Extract to read:
Israel keeps rate at 0.1%; short-term inflation expectations decline

By Marisa Wong

Morgantown, W.Va., Jan. 25 – The Bank of Israel said it will hold its interest rate steady at 0.1% for February.

The bank gave several reasons for its decision, in line with its monetary policy that is intended to return the inflation rate to the target of 1% to 3% per year. The bank’s monetary committee said in view of developments in the inflation environment, in growth in Israel and in the global economy, in the exchange rate, as well as in monetary policies of major central banks, it believes that monetary policy will remain accommodative for a considerable time.

According to a bank news release, short-term inflation expectations declined again this month, and there were declines in medium-term (forward) expectations as well. Long-term (forward) expectations are still entrenched above the midpoint of the target range, the bank said.

Further price reductions initiated by the government – in public transportation, water and automobile insurance – are expected to be reflected in the CPI for January and February.

Data available this month point to economic activity continuing its moderate improvement in the fourth quarter of 2015 and the effect of the security situation on economic activity remaining moderate. The job vacancy rate continues to increase, and together with an increase in wages, reflect a positive picture in the labor market, the release said.

In the past month, global financial markets declined amid high volatility, the bank commented. The picture of activity remains positive in Europe, mixed in the United States and still weak in emerging markets. The IMF and the World Bank reduced their 2016 and 2017 forecasts for global growth and world trade. The ECB expressed readiness to further enhance the monetary accommodation, and market expectations are that the rate of increase in the Federal Funds rate will be lower than that expected last month, the release said.

The bank reported that from the monetary policy discussion on Dec. 27 through Jan. 22, the shekel weakened by about 2% against the dollar and by about 0.4% in terms of the nominal effective exchange rate. Over the past 12 months there has been an appreciation of 6.6% in terms of the nominal effective exchange rate, and its level continues to weigh on growth of exports and the tradable sector, the bank said.

In recent months, the increase in home prices accelerated, and they rose by 7.6% over the past 12 months. The volume of new mortgages taken out remains high. The elevated level of activity in the construction industry is expected to continue to contribute to increasing supply, the bank noted.

In sum, the bank’s monetary committee believes that the risks to achieving the inflation target have increased, and the risks to growth remain high.

The bank reiterated that it will continue to monitor developments in the Israeli and global economies and in financial markets and will use tools available to it to achieve its objectives of price stability, encouragement of employment and growth and support for the stability of the financial system. The bank said it will keep a close watch on developments in the asset markets, including the housing market.

Collected data:
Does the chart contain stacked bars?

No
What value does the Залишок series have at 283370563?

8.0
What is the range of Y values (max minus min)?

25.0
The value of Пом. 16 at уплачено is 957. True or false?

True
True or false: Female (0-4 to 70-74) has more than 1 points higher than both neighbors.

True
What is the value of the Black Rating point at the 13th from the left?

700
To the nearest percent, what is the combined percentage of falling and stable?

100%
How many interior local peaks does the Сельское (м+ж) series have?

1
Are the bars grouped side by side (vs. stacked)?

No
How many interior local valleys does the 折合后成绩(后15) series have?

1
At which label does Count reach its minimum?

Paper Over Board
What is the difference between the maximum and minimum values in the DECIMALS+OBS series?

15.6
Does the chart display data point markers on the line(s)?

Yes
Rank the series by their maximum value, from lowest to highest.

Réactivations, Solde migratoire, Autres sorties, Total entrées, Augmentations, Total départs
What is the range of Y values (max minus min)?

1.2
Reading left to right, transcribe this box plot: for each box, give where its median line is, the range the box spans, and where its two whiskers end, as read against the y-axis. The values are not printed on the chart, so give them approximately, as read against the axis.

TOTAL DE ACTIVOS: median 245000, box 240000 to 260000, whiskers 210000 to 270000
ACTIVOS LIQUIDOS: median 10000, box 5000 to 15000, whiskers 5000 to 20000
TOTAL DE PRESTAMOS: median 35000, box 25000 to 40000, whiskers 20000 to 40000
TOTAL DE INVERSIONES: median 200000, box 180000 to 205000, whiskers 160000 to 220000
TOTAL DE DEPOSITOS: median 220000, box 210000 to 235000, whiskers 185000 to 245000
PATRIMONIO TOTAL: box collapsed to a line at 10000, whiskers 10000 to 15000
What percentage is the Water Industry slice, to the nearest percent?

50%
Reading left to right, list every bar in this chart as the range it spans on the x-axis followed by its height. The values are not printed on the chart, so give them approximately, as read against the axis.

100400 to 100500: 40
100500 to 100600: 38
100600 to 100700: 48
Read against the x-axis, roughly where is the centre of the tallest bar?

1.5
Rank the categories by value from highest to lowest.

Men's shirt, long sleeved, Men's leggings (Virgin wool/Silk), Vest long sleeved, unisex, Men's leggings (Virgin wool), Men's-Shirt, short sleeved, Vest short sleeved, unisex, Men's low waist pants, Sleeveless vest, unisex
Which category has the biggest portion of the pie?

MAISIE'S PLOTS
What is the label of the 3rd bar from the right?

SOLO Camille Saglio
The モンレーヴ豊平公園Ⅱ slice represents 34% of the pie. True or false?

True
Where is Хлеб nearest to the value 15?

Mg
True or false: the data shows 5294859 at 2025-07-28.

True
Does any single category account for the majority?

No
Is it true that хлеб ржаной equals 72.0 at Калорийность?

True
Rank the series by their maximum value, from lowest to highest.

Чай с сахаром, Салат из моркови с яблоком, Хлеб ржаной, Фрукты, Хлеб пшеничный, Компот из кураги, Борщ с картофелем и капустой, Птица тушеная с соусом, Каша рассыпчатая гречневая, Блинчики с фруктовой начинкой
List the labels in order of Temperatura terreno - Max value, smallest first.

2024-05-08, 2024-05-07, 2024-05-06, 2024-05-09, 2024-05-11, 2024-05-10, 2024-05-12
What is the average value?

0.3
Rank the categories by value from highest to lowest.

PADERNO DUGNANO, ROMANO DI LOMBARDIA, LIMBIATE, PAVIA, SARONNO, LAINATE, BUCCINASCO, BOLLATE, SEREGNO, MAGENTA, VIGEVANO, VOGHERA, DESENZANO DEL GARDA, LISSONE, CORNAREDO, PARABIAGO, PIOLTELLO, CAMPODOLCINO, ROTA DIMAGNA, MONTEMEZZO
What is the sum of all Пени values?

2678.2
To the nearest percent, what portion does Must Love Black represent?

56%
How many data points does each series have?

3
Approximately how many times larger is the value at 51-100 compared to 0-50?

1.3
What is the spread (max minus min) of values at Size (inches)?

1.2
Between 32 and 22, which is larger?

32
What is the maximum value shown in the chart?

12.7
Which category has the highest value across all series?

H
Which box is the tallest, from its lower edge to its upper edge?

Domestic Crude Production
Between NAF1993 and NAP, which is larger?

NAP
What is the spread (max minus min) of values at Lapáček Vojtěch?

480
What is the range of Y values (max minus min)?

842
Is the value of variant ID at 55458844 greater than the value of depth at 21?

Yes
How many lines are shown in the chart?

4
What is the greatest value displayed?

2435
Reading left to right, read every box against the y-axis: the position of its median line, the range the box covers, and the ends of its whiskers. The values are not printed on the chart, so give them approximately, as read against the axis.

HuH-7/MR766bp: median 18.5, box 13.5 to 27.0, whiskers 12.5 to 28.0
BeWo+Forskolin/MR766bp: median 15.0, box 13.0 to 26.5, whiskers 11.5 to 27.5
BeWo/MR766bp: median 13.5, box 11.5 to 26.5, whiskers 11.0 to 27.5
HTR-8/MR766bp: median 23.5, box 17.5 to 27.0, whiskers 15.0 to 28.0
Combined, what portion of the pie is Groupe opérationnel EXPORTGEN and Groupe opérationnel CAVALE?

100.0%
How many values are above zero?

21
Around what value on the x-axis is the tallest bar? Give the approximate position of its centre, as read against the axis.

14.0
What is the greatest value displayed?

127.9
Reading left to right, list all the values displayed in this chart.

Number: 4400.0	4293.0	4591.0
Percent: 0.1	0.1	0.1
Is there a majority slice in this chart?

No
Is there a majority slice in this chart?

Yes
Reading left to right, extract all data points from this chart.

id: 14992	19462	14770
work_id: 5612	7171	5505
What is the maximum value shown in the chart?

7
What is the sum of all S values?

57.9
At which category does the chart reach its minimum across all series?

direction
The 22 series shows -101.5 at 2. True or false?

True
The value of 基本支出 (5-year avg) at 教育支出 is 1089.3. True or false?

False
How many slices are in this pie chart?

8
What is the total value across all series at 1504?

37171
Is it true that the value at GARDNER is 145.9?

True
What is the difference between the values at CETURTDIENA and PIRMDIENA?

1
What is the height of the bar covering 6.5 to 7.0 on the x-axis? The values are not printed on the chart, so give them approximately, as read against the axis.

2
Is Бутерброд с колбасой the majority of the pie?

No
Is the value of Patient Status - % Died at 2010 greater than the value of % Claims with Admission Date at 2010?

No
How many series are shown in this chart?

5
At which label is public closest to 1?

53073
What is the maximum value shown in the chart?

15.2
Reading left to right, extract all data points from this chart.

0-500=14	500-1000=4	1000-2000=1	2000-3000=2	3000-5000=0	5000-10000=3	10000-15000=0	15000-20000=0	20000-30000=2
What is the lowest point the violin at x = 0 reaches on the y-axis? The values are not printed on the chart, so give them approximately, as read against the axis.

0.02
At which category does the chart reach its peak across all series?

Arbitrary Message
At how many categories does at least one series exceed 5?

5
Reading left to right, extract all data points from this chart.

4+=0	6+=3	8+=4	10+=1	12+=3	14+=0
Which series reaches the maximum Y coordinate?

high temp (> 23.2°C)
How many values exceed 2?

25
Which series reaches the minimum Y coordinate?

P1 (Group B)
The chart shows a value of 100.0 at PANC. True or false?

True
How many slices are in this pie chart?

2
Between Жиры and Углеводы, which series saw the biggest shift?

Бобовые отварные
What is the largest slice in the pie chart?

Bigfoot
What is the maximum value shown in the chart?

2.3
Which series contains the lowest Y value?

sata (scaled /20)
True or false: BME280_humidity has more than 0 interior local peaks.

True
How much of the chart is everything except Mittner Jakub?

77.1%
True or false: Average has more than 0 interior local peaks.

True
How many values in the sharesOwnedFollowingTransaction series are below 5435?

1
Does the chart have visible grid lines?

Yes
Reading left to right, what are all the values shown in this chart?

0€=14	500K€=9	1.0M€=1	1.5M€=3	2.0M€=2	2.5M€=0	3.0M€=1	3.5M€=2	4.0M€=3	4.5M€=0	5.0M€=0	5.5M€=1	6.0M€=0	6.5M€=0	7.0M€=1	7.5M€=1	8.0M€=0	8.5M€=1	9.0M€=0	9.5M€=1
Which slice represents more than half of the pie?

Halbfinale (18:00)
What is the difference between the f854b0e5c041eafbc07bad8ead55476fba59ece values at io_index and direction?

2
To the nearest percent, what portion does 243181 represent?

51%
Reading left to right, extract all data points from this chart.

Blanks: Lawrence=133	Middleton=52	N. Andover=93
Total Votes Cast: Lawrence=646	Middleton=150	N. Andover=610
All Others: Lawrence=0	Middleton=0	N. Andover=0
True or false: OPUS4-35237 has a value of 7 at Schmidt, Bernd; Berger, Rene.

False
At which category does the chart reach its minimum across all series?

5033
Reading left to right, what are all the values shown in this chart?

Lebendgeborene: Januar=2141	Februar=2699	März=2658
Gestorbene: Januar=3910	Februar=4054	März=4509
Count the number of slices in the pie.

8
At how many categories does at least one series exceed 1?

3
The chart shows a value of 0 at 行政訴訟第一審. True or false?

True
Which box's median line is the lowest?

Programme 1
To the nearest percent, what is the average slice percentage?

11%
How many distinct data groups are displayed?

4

Problem set:
1) According to the news report on the Bank of Israel's rate decision, how much did home prices rise over the past 12 months?
2) Write out word for word the passage of the news report on the Bank of Israel's rate decision that begins at the words "In recent months, the" and ends after the words "the housing market.".
The data stand apart from the news report and are separate material.

Answers to the problems:
1) Home prices rose by 7.6% over the past 12 months.

2)
In recent months, the increase in home prices accelerated, and they rose by 7.6% over the past 12 months. The volume of new mortgages taken out remains high. The elevated level of activity in the construction industry is expected to continue to contribute to increasing supply, the bank noted.

In sum, the bank’s monetary committee believes that the risks to achieving the inflation target have increased, and the risks to growth remain high.

The bank reiterated that it will continue to monitor developments in the Israeli and global economies and in financial markets and will use tools available to it to achieve its objectives of price stability, encouragement of employment and growth and support for the stability of the financial system. The bank said it will keep a close watch on developments in the asset markets, including the housing market.